# rusting shower hardware



## Tinstaafl (Jan 6, 2008)

From what Google shows me, the stuff is more acidic than abrasive, and the instructions caution about letting it sit on surfaces for too long. Let's face it, anything that chews away mineral scale needs some pretty good teeth.

Probably a combination of chintzy plating and inappropriate and/or over-use by the HO. I doubt you'll get anywhere by complaining about the former--hopefully they'll do the replacement and you can tell her "don't do that".


----------



## mart4005 (Mar 31, 2008)

They are offering to pay 50% of the hardware cost and stick me with 50.00 shipping. so I'll be out 200 bucks. no big deal but I'd have to do some heavy thinking before I use them again.


----------



## overanalyze (Dec 28, 2010)

Could be worse...could have to eat it all. Switch to CRL hardware. Some of, if not the best in the industry.


----------



## mart4005 (Mar 31, 2008)

overanalyze said:


> Could be worse...could have to eat it all. Switch to CRL hardware. Some of, if not the best in the industry.

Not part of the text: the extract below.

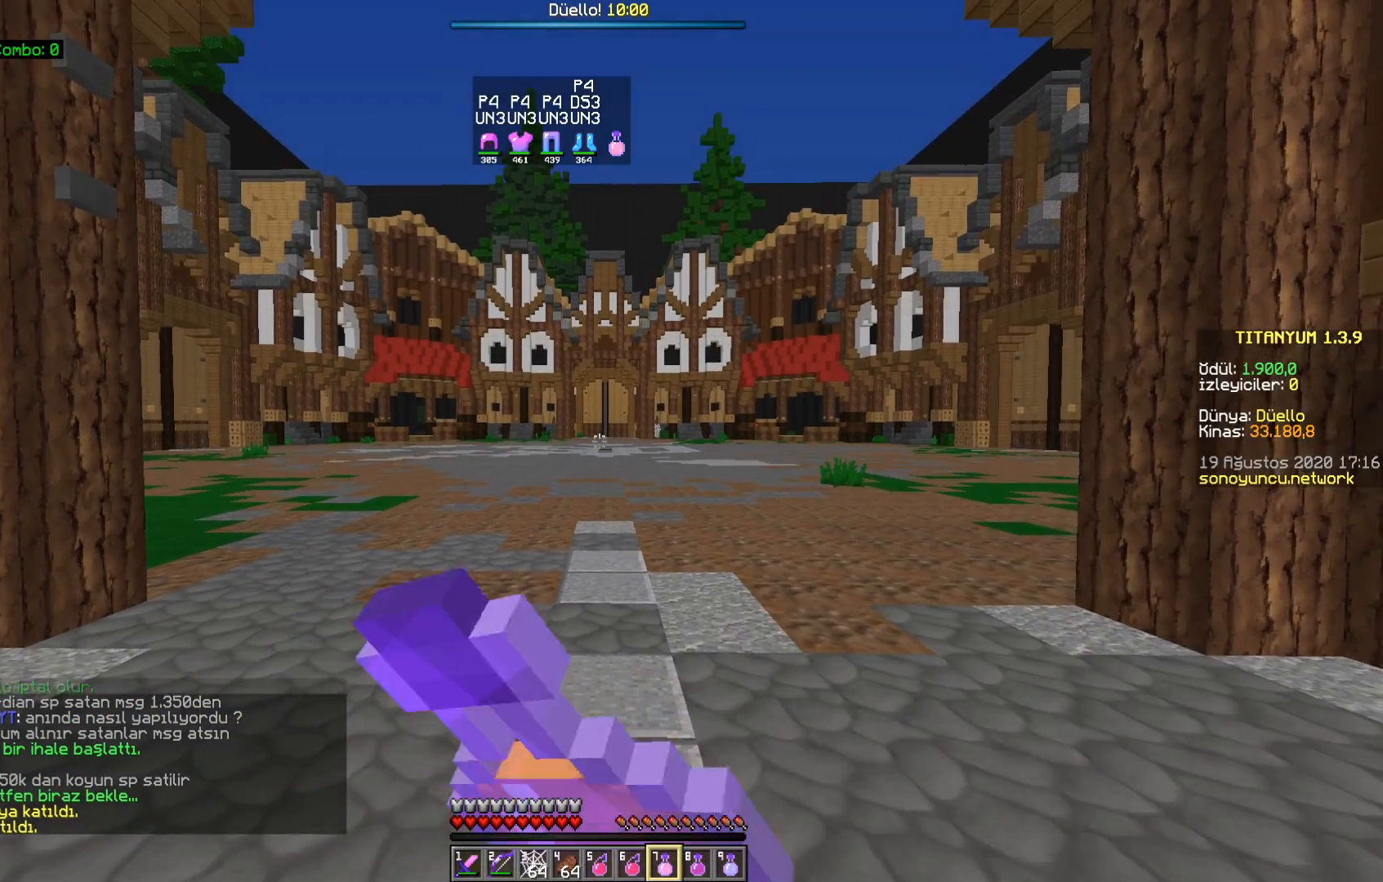
{"keys": [], "mouse": ["right"], "events": []}
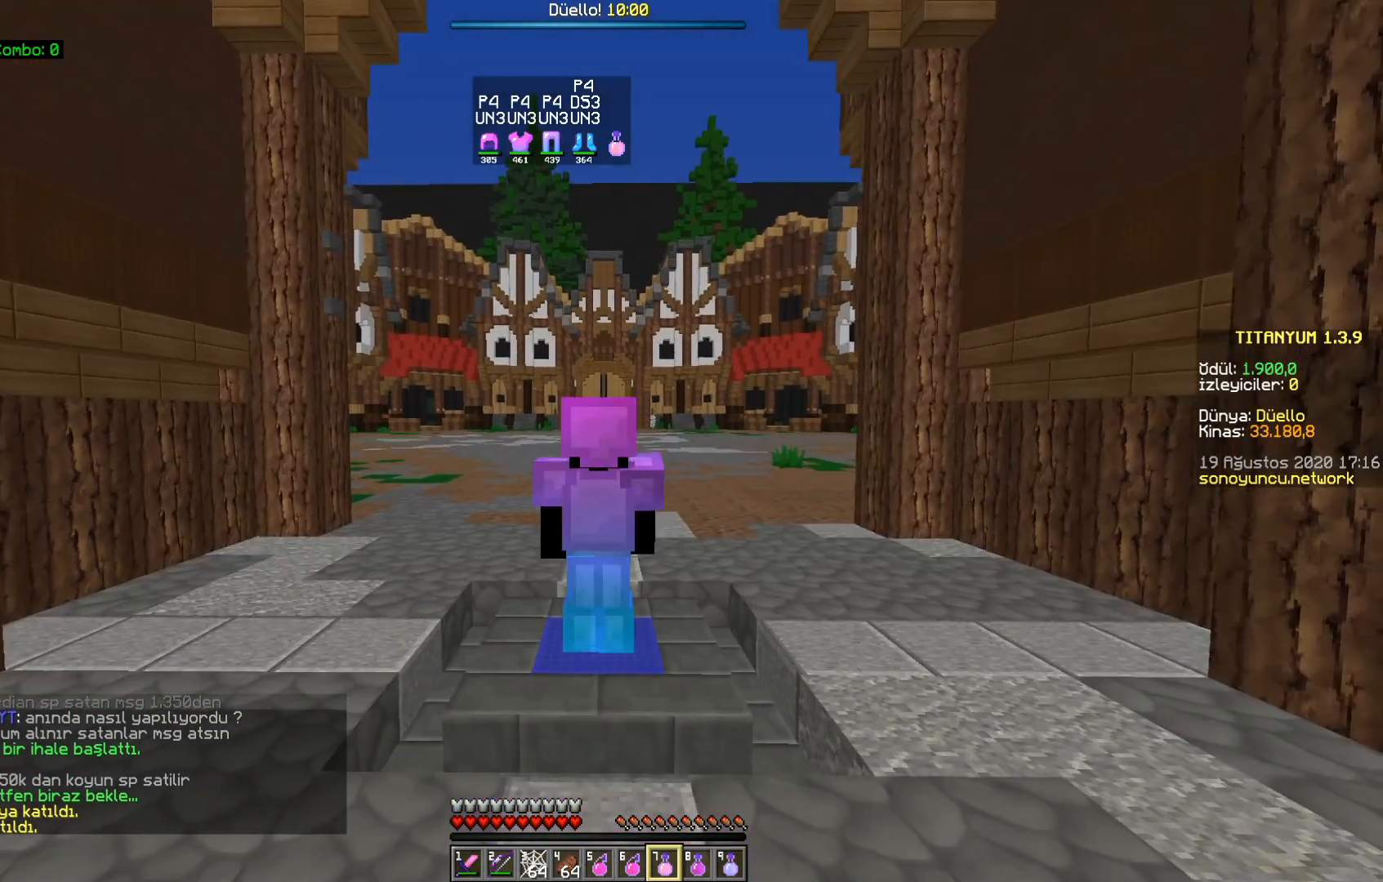
{"keys": [], "mouse": ["right"], "events": []}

actually I won't have to eat any of it, the customer is more than understanding, but I am obligated to get her the best deal i can. thanks for the info on CRL hardware I'll look into it.


----------



## Tinstaafl (Jan 6, 2008)

Bummer. You may have a bit of an out depending on just what the care & cleaning instructions say--at least enough to convince the HO to share part of that cost. Acidic cleaners should be used sparingly and with caution.

That pic is way beyond where caution should have said to stop doing that.


----------



## overanalyze (Dec 28, 2010)

mart4005 said:


> actually I won't have to eat any of it, the customer is more than understanding, but I am obligated to get her the best deal i can. thanks for the info on CRL hardware I'll look into it.


That's good then! It's nice when you get understanding clients! http://www.crlaurence.com/apps/cont...crlaurence.com/adv/shower_doors/index_us.html


----------



## Oconomowoc (Oct 13, 2011)

I'm just being honest here but cleaner shouldn't be able to peel plating off. I would make that company pay the entire amount. If they'll go half they'll go 100%. 

Set em straight and tell them to stop producing crappy coatings. Showers are abusive by nature, there's no room for crappy plating inside a shower.


----------



## Leo G (May 12, 2005)

I'm sure that coating was only about 2 thou thick. Should be in the area of 5-7 thou.


----------



## The Coastal Craftsman (Jun 29, 2009)

What do they expect her to clean the shower with? Milk :whistling

The reason that coating failed was because of a poor quality coating. I have used some very acidic cleaners on shower doors and tiles before and no issues like the above. I have seen it happen on cheap shower doors though. Just like the so called stainless steel screws that come with cheap doors that rust out after a year. That coating should not have failed with normal bathroom cleaners.


----------